I do that, but I don’t like the layout. Thanks though.
Isn’t this website AI generated stuff
Some portion of it likely is. Medium is like Wordpress.com with paywalls.
Medium is a blog hosting site. It’s all user generated and there’s zero editorial control.
Medium? Not that I know, but I don’t keep up with these things.
Did the definition of “trolls” suddenly change or is this author just using it wrong? Corporate astroturfing? Sure that makes sense. Corporate trolling? Not sure I get the point of that.
I think the editor was absent that day.
One meaning of the verb ‘troll’ is to misrepresent reality to provoke some sort of reaction.
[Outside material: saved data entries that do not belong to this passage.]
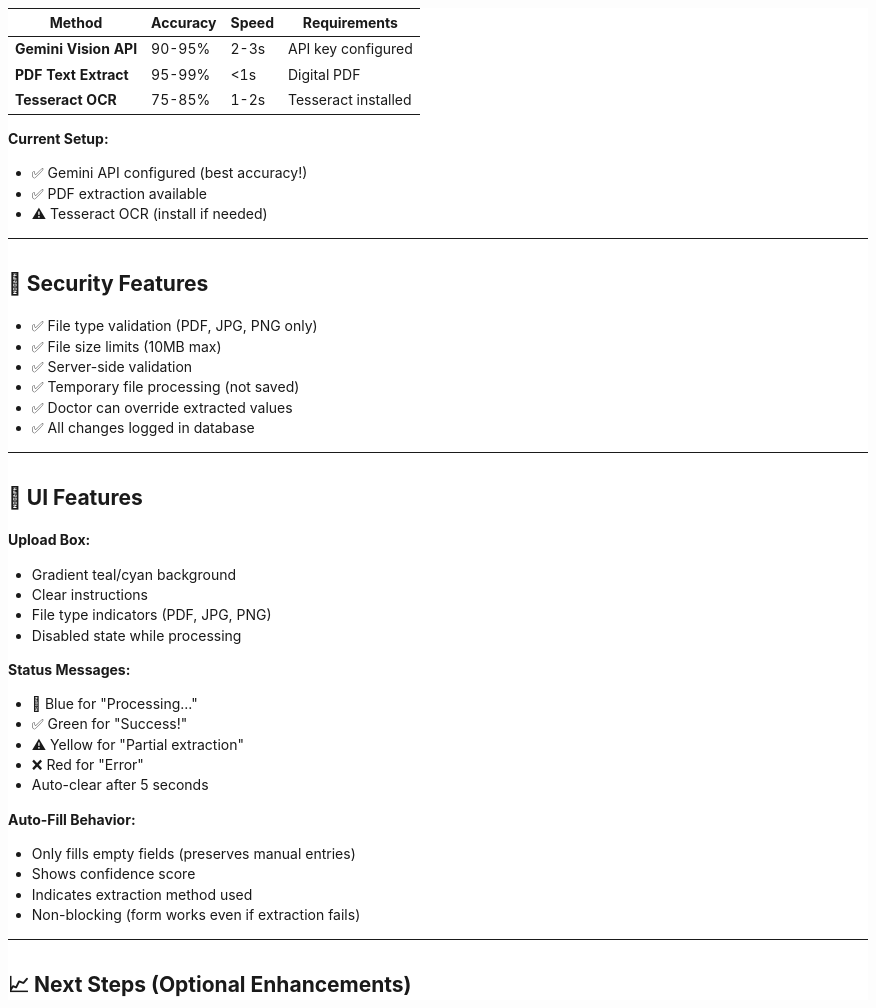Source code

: | Method                | Accuracy | Speed | Requirements        |
| --------------------- | -------- | ----- | ------------------- |
| **Gemini Vision API** | 90-95%   | 2-3s  | API key configured  |
| **PDF Text Extract**  | 95-99%   | <1s   | Digital PDF         |
| **Tesseract OCR**     | 75-85%   | 1-2s  | Tesseract installed |

**Current Setup:**

- ✅ Gemini API configured (best accuracy!)
- ✅ PDF extraction available
- ⚠️ Tesseract OCR (install if needed)

---

## 🔐 Security Features

- ✅ File type validation (PDF, JPG, PNG only)
- ✅ File size limits (10MB max)
- ✅ Server-side validation
- ✅ Temporary file processing (not saved)
- ✅ Doctor can override extracted values
- ✅ All changes logged in database

---

## 🎨 UI Features

**Upload Box:**

- Gradient teal/cyan background
- Clear instructions
- File type indicators (PDF, JPG, PNG)
- Disabled state while processing

**Status Messages:**

- 🔵 Blue for "Processing..."
- ✅ Green for "Success!"
- ⚠️ Yellow for "Partial extraction"
- ❌ Red for "Error"
- Auto-clear after 5 seconds

**Auto-Fill Behavior:**

- Only fills empty fields (preserves manual entries)
- Shows confidence score
- Indicates extraction method used
- Non-blocking (form works even if extraction fails)

---

## 📈 Next Steps (Optional Enhancements)
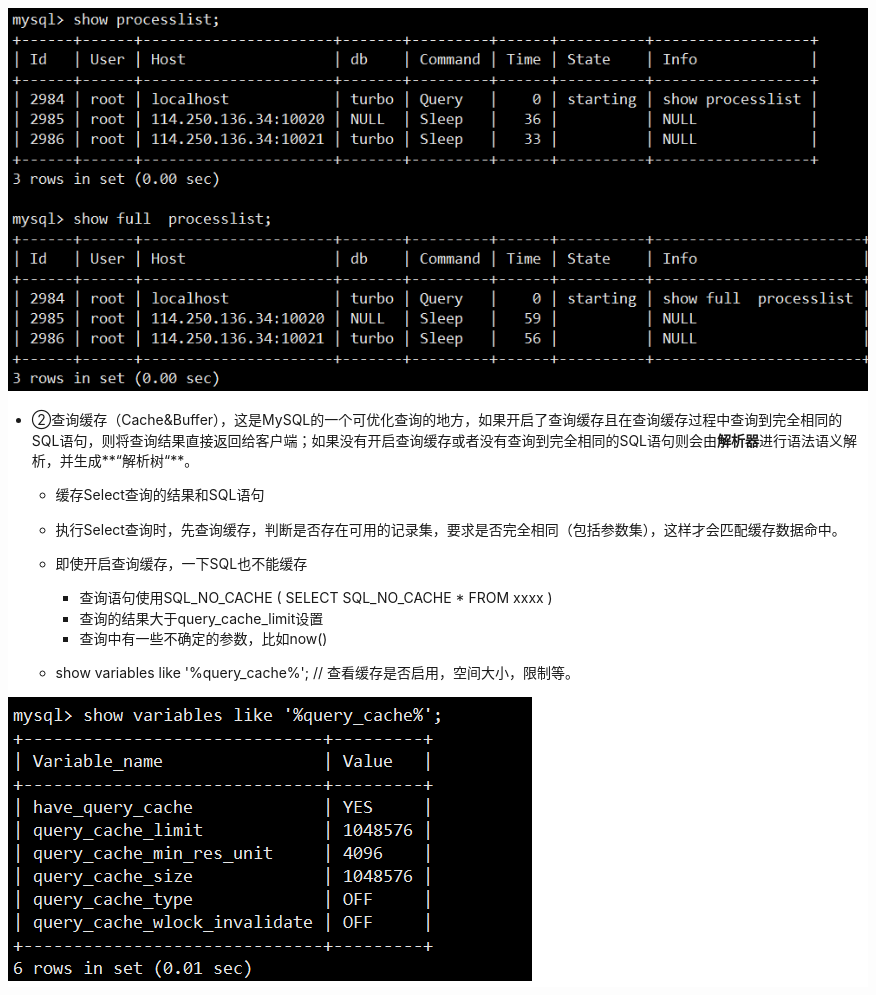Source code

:

![image-20210715001115566](assest/image-20210715001115566.png)

- ②查询缓存（Cache&Buffer），这是MySQL的一个可优化查询的地方，如果开启了查询缓存且在查询缓存过程中查询到完全相同的SQL语句，则将查询结果直接返回给客户端；如果没有开启查询缓存或者没有查询到完全相同的SQL语句则会由**解析器**进行语法语义解析，并生成**“解析树“**。

  - 缓存Select查询的结果和SQL语句

  - 执行Select查询时，先查询缓存，判断是否存在可用的记录集，要求是否完全相同（包括参数集），这样才会匹配缓存数据命中。

  - 即使开启查询缓存，一下SQL也不能缓存

    - 查询语句使用SQL_NO_CACHE ( SELECT SQL_NO_CACHE * FROM xxxx )
    - 查询的结果大于query_cache_limit设置
    - 查询中有一些不确定的参数，比如now()

  - show variables like '%query_cache%'; // 查看缓存是否启用，空间大小，限制等。

![image-20210715133046969](assest/image-20210715133046969.png)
Usually the desired reaction is related to frustration or confusion, but it doesn’t necessarily have to be.
Like, there were certainly things that were worth a bunch of points on Game of Trolls that were less connected to making people angry than to getting them to believe you.
I’ve never heard of “Game of Trolls”. Guess I’m OOTL
It was a subreddit for trolls to share their trolling with one another and see who could score the highest. You’d get points for things like people having a meltdown, rapid-responding, posting responses of certain lengths, all sorts of stuff. The more believable or rage-inducing the troll thread, the higher the score. It got shut down fairly quickly.
I’d imagine it’s probably closer to 30% on Reddit. Hell, it’s probably 15% on lemmy.
Yeah, thought the same thing, sounds low. Though, there’s plenty of Russian and CCP trolls too, so maybe they’ve pushed out corporations for the lion’s share.